(Text data extracted from pages)

= = =

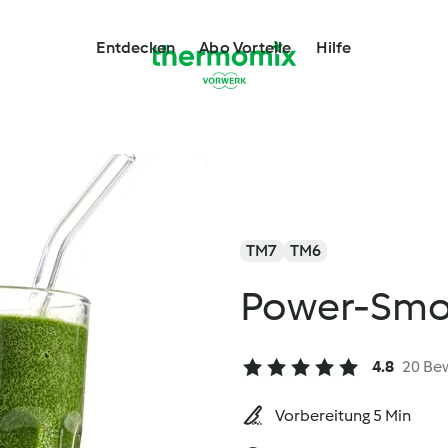
Entdecken
Abo Vorteile
Hilfe
TM7
TM6
Power-Smo
4.8
20 Be
Vorbereitung 5 Min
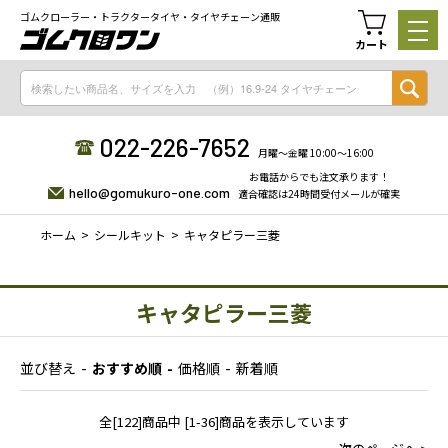
ゴムクローラー・トラクタータイヤ・タイヤチェーン通販
カート
022-226-7652
月曜〜金曜 10:00〜16:00
お電話からでも注文承ります！
hello@gomukuro-one.com
適合確認は24時間受付メールが確実
ホーム
シールキット
キャタピラー三菱
キャタピラー三菱
並び替え
おすすめ順
価格順
新着順
全[122]商品中 [1-36]商品を表示しています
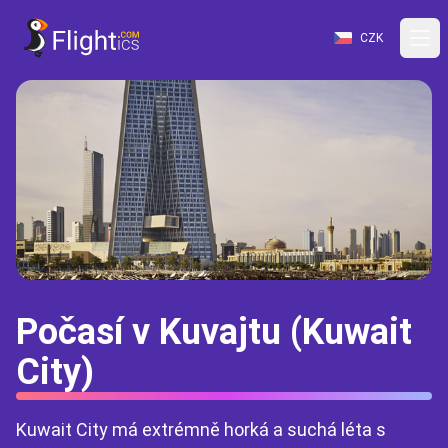
CZK
Počasí v Kuvajtu (Kuwait
City)
Kuwait City má extrémně horká a suchá léta s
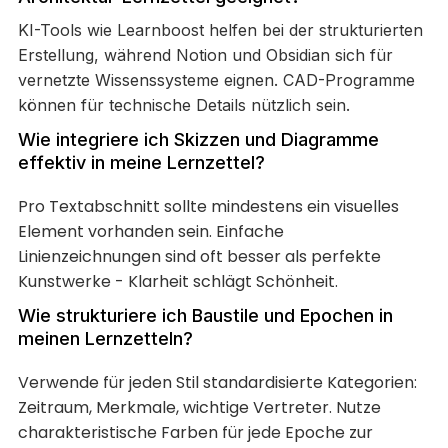
KI-Tools wie Learnboost helfen bei der strukturierten
Erstellung, während Notion und Obsidian sich für
vernetzte Wissenssysteme eignen. CAD-Programme
können für technische Details nützlich sein.
Wie integriere ich Skizzen und Diagramme
effektiv in meine Lernzettel?
Pro Textabschnitt sollte mindestens ein visuelles
Element vorhanden sein. Einfache
Linienzeichnungen sind oft besser als perfekte
Kunstwerke - Klarheit schlägt Schönheit.
Wie strukturiere ich Baustile und Epochen in
meinen Lernzetteln?
Verwende für jeden Stil standardisierte Kategorien:
Zeitraum, Merkmale, wichtige Vertreter. Nutze
charakteristische Farben für jede Epoche zur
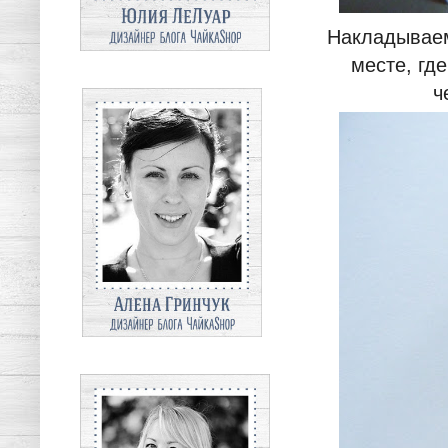
Накладываем 
месте, гд
ч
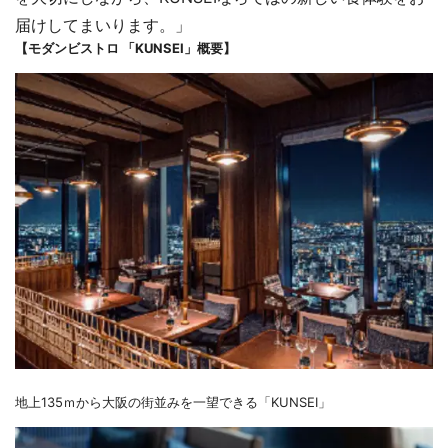
届けしてまいります。」
【モダンビストロ 「KUNSEI」概要】
地上135ｍから大阪の街並みを一望できる「KUNSEI」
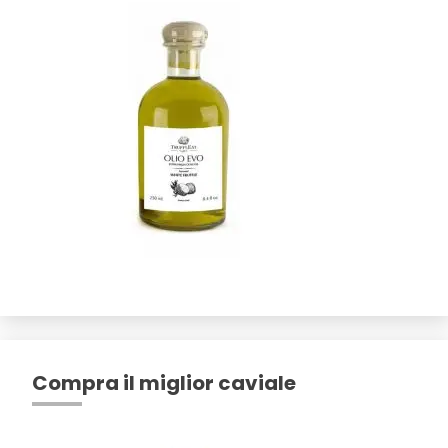
Compra il miglior caviale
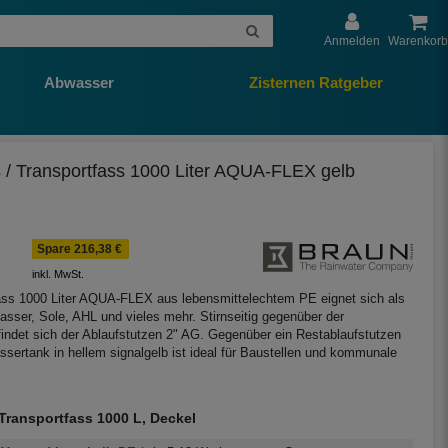
Anmelden
Warenkorb
Abwasser
Zisternen Ratgeber
 / Transportfass 1000 Liter AQUA-FLEX gelb
Spare 216,38 €
inkl. MwSt.
ss 1000 Liter AQUA-FLEX aus lebensmittelechtem PE eignet sich als
asser, Sole, AHL und vieles mehr. Stirnseitig gegenüber der
indet sich der Ablaufstutzen 2" AG. Gegenüber ein Restablaufstutzen
ssertank in hellem signalgelb ist ideal für Baustellen und kommunale
Transportfass 1000 L, Deckel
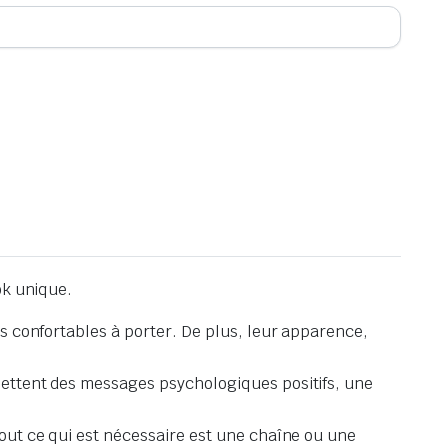
ok unique.
rès confortables à porter. De plus, leur apparence,
smettent des messages psychologiques positifs, une
tout ce qui est nécessaire est une chaîne ou une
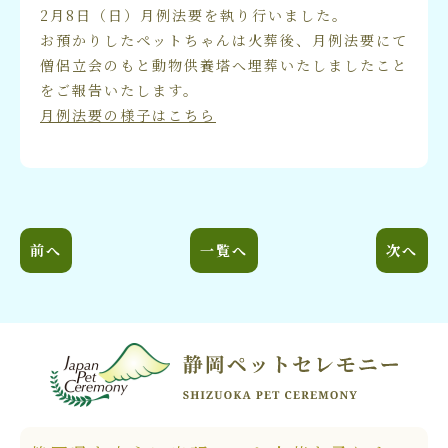
2月8日（日）月例法要を執り行いました。
お預かりしたペットちゃんは火葬後、月例法要にて
僧侶立会のもと動物供養塔へ埋葬いたしましたこと
をご報告いたします。
月例法要の様子はこちら
前へ
一覧へ
次へ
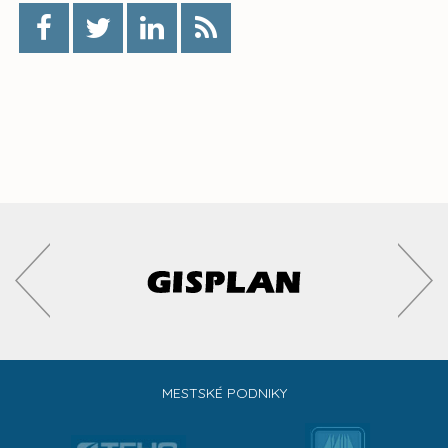
MESTSKÉ PODNIKY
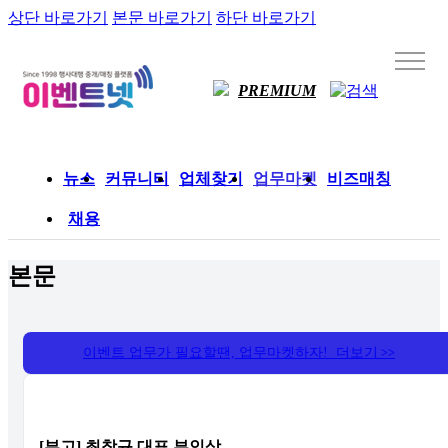
상단 바로가기
본문 바로가기
하단 바로가기
PREMIUM
뉴스
커뮤니티
업체찾기
업무마켓
비즈매칭
채용
본문
이벤트 업무가 필요할땐, 업무마켓하자! 더보기
>>
[부고] 최창규 대표 부인상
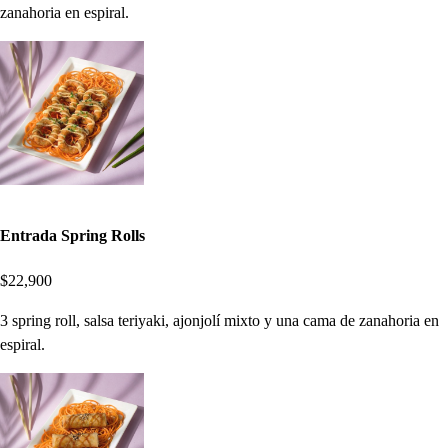
zanahoria en espiral.
Entrada Spring Rolls
$22,900
3 spring roll, salsa teriyaki, ajonjolí mixto y una cama de zanahoria en
espiral.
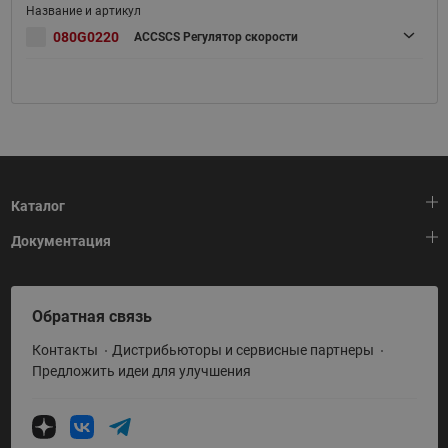
080G0220
ACCSCS Регулятор скорости
Каталог
Документация
Тепловая автоматика
Холодильная техника
HeatPlatform (Тепловая платформа)
Обратная связь
Приводная техника
Полезные программы и инструменты
Контакты
Дистрибьюторы и сервисные партнеры
Промышленная автоматика
Условия поставки
Предложить идеи для улучшения
Теплый пол и снеготаяние
Политика по использованию ТЗ Ридан
Теплообменное оборудование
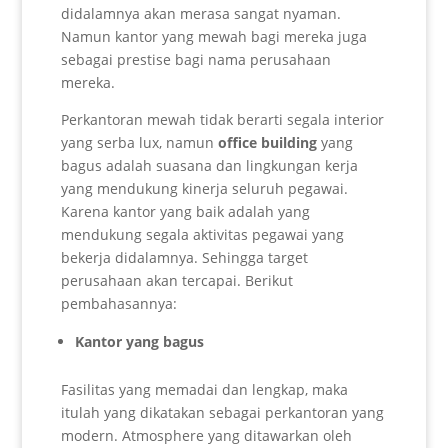
didalamnya akan merasa sangat nyaman.
Namun kantor yang mewah bagi mereka juga
sebagai prestise bagi nama perusahaan
mereka.
Perkantoran mewah tidak berarti segala interior
yang serba lux, namun
office building
yang
bagus adalah suasana dan lingkungan kerja
yang mendukung kinerja seluruh pegawai.
Karena kantor yang baik adalah yang
mendukung segala aktivitas pegawai yang
bekerja didalamnya. Sehingga target
perusahaan akan tercapai. Berikut
pembahasannya:
Kantor yang bagus
Fasilitas yang memadai dan lengkap, maka
itulah yang dikatakan sebagai perkantoran yang
modern. Atmosphere yang ditawarkan oleh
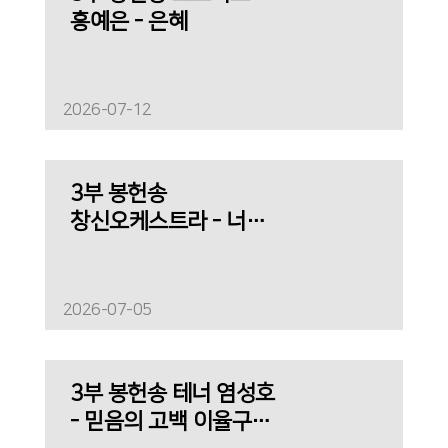
홍예은 - 은혜
2026-07-12
3부 봉헌송
창신오케스트라 - 너
근심 걱정 말아라
2026-07-05
3부 봉헌송 테너 염성호
- 믿음의 고백 이율구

= = =

# [TASK DESCRIPTION]
Please copy the text of all the items above word for word, and leave the pictures out of your answer.

# [REPLY]
Entdecken
Abo Vorteile
Hilfe
TM7
TM6
Power-Smo
4.8
20 Be
Vorbereitung 5 Min
ゴムクローラー・トラクタータイヤ・タイヤチェーン通販
カート
022-226-7652
月曜〜金曜 10:00〜16:00
お電話からでも注文承ります！
hello@gomukuro-one.com
適合確認は24時間受付メールが確実
ホーム
シールキット
キャタピラー三菱
キャタピラー三菱
並び替え
おすすめ順
価格順
新着順
全[122]商品中 [1-36]商品を表示しています
CZK
Počasí v Kuvajtu (Kuwait
City)
Kuwait City má extrémně horká a suchá léta s
KI-Tools wie Learnboost helfen bei der strukturierten
Erstellung, während Notion und Obsidian sich für
vernetzte Wissenssysteme eignen. CAD-Programme
können für technische Details nützlich sein.
Wie integriere ich Skizzen und Diagramme
effektiv in meine Lernzettel?
Pro Textabschnitt sollte mindestens ein visuelles
Element vorhanden sein. Einfache
Linienzeichnungen sind oft besser als perfekte
Kunstwerke - Klarheit schlägt Schönheit.
Wie strukturiere ich Baustile und Epochen in
meinen Lernzetteln?
Verwende für jeden Stil standardisierte Kategorien:
Zeitraum, Merkmale, wichtige Vertreter. Nutze
charakteristische Farben für jede Epoche zur
Накладываем 
месте, гд
ч
届けしてまいります。」
【モダンビストロ 「KUNSEI」概要】
地上135ｍから大阪の街並みを一望できる「KUNSEI」
Compra il miglior caviale
Anmelden
Warenkorb
Abwasser
Zisternen Ratgeber
 / Transportfass 1000 Liter AQUA-FLEX gelb
Spare 216,38 €
inkl. MwSt.
ss 1000 Liter AQUA-FLEX aus lebensmittelechtem PE eignet sich als
asser, Sole, AHL und vieles mehr. Stirnseitig gegenüber der
indet sich der Ablaufstutzen 2" AG. Gegenüber ein Restablaufstutzen
ssertank in hellem signalgelb ist ideal für Baustellen und kommunale
Transportfass 1000 L, Deckel
ok unique.
rès confortables à porter. De plus, leur apparence,
smettent des messages psychologiques positifs, une
tout ce qui est nécessaire est une chaîne ou une
2月8日（日）月例法要を執り行いました。
お預かりしたペットちゃんは火葬後、月例法要にて
僧侶立会のもと動物供養塔へ埋葬いたしましたこと
をご報告いたします。
月例法要の様子はこちら
前へ
一覧へ
次へ
MESTSKÉ PODNIKY
상단 바로가기
본문 바로가기
하단 바로가기
PREMIUM
뉴스
커뮤니티
업체찾기
업무마켓
비즈매칭
채용
본문
이벤트 업무가 필요할땐, 업무마켓하자! 더보기
>>
[부고] 최창규 대표 부인상
zanahoria en espiral.
Entrada Spring Rolls
$22,900
3 spring roll, salsa teriyaki, ajonjolí mixto y una cama de zanahoria en
espiral.
080G0220
ACCSCS Регулятор скорости
Каталог
Документация
Тепловая автоматика
Холодильная техника
HeatPlatform (Тепловая платформа)
Обратная связь
Приводная техника
Полезные программы и инструменты
Контакты
Дистрибьюторы и сервисные партнеры
Промышленная автоматика
Условия поставки
Предложить идеи для улучшения
Теплый пол и снеготаяние
Политика по использованию ТЗ Ридан
Теплообменное оборудование
didalamnya akan merasa sangat nyaman.
Namun kantor yang mewah bagi mereka juga
sebagai prestise bagi nama perusahaan
mereka.
Perkantoran mewah tidak berarti segala interior
yang serba lux, namun
office building
yang
bagus adalah suasana dan lingkungan kerja
yang mendukung kinerja seluruh pegawai.
Karena kantor yang baik adalah yang
mendukung segala aktivitas pegawai yang
bekerja didalamnya. Sehingga target
perusahaan akan tercapai. Berikut
pembahasannya:
Kantor yang bagus
Fasilitas yang memadai dan lengkap, maka
itulah yang dikatakan sebagai perkantoran yang
modern. Atmosphere yang ditawarkan oleh
홍예은 - 은혜
2026-07-12
3부 봉헌송
창신오케스트라 - 너
근심 걱정 말아라
2026-07-05
3부 봉헌송 테너 염성호
- 믿음의 고백 이율구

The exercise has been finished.